You are viewing a plain text version of this content. The canonical link for it is here.
Posted to dev@hama.apache.org by "Edward J. Yoon" <ed...@apache.org> on 2011/10/25 14:42:10 UTC

Performance on large cluster.

Hi,

I heard that the task scheduling will be most important factor for
high performance on large cluster since the barrier waits for the
slowest task. What do you think about this?

P.S., If user use YARN cluster, BSP task scheduling will be done by
their resource management system.

-- 
Best Regards, Edward J. Yoon
@eddieyoon

Re: Performance on large cluster.

Posted by Thomas Jungblut <th...@googlemail.com>.
Hey Edward,

from what you tell you are speaking about some kind of speculative task
execution.
This is also possible in YARN, if you have free resources.
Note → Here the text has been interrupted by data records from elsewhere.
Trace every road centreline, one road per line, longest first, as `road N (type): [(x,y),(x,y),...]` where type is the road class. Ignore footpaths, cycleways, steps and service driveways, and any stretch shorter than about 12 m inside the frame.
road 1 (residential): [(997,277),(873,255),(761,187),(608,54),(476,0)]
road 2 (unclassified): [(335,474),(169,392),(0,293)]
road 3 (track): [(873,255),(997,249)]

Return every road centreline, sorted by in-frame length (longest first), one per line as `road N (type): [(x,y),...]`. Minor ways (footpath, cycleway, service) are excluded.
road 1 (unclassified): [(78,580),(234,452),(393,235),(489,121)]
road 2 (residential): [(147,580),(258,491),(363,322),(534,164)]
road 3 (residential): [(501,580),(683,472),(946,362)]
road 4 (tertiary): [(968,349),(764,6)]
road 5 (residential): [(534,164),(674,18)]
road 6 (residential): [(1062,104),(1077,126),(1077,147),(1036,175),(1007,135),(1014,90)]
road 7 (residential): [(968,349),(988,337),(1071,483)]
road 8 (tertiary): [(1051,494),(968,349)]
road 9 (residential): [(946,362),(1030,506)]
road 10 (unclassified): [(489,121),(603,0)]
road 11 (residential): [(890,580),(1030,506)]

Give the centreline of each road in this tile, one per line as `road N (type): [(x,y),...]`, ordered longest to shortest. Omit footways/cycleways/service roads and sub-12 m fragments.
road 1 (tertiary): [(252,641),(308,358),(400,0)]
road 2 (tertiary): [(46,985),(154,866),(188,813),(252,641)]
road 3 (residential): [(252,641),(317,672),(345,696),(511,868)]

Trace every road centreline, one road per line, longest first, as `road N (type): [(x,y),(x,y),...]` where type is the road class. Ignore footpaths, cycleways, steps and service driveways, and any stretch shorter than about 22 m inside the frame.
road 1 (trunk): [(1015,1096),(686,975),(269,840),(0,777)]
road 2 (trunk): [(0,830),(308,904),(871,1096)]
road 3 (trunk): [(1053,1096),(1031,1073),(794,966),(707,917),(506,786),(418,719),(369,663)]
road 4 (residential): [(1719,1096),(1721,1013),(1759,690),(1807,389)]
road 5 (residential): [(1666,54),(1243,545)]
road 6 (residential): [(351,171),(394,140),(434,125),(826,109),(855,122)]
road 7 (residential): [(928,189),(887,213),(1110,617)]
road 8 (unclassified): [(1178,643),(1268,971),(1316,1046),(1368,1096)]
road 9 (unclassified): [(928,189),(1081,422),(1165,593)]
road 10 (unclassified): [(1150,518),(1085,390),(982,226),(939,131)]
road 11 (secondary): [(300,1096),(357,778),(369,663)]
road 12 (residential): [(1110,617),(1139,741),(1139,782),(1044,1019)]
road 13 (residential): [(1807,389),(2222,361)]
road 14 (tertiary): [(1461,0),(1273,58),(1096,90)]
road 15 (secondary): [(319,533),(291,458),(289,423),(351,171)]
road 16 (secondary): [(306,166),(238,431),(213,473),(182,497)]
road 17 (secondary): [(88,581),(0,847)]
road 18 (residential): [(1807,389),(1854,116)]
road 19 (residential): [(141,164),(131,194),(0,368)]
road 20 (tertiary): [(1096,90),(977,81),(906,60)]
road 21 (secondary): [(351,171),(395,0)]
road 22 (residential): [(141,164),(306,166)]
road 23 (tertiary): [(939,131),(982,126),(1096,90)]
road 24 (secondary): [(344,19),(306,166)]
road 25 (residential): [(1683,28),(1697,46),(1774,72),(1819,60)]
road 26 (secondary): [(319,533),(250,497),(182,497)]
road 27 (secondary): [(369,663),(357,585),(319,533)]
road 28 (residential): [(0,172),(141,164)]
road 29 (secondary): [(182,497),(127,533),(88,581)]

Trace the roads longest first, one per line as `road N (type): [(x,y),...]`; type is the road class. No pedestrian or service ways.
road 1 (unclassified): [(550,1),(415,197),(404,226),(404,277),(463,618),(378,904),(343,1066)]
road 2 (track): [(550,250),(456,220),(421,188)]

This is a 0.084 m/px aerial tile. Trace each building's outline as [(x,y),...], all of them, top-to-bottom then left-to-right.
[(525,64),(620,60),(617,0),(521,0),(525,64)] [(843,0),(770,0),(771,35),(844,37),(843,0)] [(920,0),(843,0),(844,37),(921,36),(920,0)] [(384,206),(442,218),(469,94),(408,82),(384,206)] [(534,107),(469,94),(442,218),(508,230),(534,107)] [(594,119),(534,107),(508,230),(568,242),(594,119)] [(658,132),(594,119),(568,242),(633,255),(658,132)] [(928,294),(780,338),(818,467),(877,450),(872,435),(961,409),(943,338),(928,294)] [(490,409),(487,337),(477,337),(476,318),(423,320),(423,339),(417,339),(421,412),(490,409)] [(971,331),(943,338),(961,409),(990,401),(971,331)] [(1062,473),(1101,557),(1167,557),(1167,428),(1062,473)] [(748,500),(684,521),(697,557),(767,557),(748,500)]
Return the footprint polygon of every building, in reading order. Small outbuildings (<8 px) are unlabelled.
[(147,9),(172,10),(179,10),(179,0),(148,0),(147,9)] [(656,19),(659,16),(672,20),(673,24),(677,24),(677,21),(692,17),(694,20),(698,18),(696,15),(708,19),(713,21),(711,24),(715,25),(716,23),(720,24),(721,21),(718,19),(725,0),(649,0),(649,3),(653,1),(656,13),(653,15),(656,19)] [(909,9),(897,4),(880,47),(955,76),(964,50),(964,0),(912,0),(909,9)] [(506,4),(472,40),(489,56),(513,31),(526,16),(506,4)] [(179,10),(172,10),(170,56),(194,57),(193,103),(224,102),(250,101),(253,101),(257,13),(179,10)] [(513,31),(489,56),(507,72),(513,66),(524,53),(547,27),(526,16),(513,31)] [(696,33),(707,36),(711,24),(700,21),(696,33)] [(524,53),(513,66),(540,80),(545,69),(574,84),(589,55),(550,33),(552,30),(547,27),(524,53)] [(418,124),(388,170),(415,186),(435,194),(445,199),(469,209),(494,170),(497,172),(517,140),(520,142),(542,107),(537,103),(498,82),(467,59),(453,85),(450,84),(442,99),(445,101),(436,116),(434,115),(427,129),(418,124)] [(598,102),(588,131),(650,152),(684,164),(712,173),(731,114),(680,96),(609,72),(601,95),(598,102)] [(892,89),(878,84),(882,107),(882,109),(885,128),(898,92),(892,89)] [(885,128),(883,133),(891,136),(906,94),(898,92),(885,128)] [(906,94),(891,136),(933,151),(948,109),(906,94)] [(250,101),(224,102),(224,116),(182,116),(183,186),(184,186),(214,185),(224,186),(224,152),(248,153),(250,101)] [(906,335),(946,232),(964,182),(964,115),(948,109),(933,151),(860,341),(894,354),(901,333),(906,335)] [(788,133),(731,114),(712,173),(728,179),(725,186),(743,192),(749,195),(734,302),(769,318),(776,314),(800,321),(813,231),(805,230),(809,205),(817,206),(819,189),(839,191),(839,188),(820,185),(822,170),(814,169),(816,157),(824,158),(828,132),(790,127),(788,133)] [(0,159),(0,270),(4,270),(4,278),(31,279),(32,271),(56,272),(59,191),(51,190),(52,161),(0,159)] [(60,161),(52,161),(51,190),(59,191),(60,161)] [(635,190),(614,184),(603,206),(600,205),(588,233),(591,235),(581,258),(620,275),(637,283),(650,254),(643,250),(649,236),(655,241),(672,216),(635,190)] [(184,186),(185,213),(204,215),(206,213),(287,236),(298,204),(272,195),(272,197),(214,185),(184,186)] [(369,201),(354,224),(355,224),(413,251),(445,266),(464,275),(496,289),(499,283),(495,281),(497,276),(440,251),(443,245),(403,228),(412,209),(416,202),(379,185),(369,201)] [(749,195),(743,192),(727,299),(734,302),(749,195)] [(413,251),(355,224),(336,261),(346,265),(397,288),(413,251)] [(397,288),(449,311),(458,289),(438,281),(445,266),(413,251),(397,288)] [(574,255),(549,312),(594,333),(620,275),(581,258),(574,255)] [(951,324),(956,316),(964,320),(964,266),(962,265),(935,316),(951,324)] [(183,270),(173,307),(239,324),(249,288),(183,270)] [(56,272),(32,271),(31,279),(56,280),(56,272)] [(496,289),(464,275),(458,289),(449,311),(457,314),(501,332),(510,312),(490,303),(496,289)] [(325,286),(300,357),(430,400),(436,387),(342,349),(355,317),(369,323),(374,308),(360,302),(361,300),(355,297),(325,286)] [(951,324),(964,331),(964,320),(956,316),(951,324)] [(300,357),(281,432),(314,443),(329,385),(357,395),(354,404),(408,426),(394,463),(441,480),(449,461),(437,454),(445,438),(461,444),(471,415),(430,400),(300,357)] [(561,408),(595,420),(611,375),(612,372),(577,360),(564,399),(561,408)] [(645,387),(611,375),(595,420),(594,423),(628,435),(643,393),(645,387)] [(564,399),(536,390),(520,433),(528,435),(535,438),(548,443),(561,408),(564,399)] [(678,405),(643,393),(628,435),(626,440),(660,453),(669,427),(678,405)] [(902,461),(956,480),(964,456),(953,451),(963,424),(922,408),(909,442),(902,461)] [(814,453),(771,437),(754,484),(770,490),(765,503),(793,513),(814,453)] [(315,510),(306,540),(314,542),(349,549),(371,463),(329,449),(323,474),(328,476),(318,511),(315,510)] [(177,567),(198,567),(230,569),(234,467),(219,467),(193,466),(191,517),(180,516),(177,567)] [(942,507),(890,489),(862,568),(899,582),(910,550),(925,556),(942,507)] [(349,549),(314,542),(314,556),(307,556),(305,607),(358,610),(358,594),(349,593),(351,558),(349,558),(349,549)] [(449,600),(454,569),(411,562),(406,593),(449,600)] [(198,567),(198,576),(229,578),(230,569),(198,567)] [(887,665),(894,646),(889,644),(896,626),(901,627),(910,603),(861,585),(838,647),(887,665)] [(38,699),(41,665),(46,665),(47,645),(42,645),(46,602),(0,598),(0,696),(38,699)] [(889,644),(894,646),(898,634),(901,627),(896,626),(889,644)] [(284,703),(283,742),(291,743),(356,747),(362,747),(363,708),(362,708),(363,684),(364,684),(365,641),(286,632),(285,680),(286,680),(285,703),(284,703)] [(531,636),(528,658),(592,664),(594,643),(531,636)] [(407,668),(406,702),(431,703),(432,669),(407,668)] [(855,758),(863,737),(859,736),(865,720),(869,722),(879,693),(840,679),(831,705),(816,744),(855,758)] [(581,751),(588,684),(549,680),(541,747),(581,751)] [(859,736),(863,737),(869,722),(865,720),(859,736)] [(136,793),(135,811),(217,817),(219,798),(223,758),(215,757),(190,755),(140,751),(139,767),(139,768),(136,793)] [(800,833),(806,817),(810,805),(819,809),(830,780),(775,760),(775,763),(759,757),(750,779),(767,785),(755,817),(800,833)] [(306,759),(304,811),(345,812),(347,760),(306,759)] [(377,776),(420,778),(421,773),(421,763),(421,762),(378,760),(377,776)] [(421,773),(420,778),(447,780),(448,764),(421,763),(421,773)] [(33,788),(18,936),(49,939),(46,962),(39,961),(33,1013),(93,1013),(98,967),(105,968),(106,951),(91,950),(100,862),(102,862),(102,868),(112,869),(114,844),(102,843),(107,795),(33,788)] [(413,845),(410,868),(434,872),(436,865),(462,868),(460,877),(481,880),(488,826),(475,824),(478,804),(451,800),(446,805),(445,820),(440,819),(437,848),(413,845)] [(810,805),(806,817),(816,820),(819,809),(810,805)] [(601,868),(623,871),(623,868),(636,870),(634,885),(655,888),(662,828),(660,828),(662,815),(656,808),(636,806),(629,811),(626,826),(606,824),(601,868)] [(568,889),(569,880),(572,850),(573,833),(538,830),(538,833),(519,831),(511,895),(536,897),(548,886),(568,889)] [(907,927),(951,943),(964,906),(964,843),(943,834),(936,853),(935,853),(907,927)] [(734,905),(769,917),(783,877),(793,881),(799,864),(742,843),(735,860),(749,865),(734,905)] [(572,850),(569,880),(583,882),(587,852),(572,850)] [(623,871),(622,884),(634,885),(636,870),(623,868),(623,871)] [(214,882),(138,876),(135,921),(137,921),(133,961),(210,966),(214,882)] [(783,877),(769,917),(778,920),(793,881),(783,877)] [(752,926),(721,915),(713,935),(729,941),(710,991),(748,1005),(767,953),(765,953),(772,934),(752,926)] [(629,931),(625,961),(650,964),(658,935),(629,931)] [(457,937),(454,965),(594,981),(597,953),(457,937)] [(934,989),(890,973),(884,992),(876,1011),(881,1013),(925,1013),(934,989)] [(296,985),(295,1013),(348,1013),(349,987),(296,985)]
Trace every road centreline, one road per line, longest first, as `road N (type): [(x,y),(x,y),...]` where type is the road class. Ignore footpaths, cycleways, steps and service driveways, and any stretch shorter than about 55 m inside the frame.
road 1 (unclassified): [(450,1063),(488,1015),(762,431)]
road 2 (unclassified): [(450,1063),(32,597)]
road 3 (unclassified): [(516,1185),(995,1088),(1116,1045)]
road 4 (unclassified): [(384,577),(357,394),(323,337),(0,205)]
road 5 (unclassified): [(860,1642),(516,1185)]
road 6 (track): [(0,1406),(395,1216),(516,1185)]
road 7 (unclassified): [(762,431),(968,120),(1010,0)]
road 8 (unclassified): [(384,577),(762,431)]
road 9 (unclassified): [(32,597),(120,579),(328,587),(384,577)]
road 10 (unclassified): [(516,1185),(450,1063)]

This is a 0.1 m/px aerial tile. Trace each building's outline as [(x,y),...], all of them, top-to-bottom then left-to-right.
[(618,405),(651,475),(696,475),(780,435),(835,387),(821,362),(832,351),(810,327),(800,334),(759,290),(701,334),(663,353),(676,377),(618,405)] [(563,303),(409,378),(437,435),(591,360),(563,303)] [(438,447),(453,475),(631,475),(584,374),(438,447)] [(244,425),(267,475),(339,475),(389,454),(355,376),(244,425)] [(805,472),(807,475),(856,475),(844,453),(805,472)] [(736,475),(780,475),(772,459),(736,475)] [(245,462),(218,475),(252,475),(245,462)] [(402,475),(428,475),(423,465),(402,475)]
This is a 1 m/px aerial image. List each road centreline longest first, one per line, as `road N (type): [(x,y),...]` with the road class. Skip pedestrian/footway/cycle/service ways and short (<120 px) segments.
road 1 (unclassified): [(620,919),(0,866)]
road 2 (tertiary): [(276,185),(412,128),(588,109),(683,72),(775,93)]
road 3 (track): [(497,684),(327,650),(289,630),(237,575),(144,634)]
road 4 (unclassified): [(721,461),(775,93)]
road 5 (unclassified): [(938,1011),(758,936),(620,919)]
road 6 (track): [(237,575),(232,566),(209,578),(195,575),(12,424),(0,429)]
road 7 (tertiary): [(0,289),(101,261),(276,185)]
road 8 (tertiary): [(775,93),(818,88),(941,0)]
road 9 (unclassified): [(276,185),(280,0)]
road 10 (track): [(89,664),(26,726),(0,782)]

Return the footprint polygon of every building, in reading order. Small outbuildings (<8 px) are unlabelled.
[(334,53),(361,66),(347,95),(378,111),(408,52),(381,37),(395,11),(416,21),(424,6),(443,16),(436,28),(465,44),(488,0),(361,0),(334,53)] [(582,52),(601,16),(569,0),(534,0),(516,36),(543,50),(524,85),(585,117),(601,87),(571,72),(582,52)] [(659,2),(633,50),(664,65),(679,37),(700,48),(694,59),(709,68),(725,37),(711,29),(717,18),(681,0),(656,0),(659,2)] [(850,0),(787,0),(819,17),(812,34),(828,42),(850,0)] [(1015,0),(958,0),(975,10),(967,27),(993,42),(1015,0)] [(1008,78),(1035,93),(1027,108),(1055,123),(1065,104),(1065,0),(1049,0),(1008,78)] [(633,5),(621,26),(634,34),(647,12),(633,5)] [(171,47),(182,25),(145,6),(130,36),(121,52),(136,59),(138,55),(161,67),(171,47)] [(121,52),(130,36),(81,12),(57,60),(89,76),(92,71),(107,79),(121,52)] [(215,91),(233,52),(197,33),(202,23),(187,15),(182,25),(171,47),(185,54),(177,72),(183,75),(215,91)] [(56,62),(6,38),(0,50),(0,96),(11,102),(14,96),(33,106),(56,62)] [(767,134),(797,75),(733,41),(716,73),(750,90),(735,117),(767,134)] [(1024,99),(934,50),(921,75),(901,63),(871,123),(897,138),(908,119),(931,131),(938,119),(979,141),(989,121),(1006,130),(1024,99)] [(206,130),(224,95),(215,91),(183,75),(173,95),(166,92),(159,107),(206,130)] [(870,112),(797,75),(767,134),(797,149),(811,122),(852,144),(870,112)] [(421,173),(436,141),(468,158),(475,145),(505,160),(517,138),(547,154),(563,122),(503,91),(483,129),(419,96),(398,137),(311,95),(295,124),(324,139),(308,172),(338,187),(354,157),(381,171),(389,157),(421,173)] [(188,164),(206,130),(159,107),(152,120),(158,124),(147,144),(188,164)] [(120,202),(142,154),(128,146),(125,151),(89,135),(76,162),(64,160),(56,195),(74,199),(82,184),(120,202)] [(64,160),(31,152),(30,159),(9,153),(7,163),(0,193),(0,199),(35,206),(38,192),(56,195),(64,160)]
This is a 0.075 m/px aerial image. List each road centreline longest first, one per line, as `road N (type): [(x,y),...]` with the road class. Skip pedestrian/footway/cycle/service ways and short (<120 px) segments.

Overall, the running time of a task is highly dependend on how much work it
has to do. So splitting the data even will result in good performance in
every task.
Also we can reduce the time we spend in synchronization by using
asynchronous messaging.
In this case we send messages while computation phase and just transferring
the missing rest which has not yet been transfered in the sync phase.
This should result in a performance boost, especially in messaging heavy
jobs like SSSP.

2011/10/25 Edward J. Yoon <ed...@apache.org>

> Hi,
>
> I heard that the task scheduling will be most important factor for
> high performance on large cluster since the barrier waits for the
> slowest task. What do you think about this?
>
> P.S., If user use YARN cluster, BSP task scheduling will be done by
> their resource management system.
>
> --
> Best Regards, Edward J. Yoon
> @eddieyoon
>



-- 
Thomas Jungblut
Berlin <th...@gmail.com>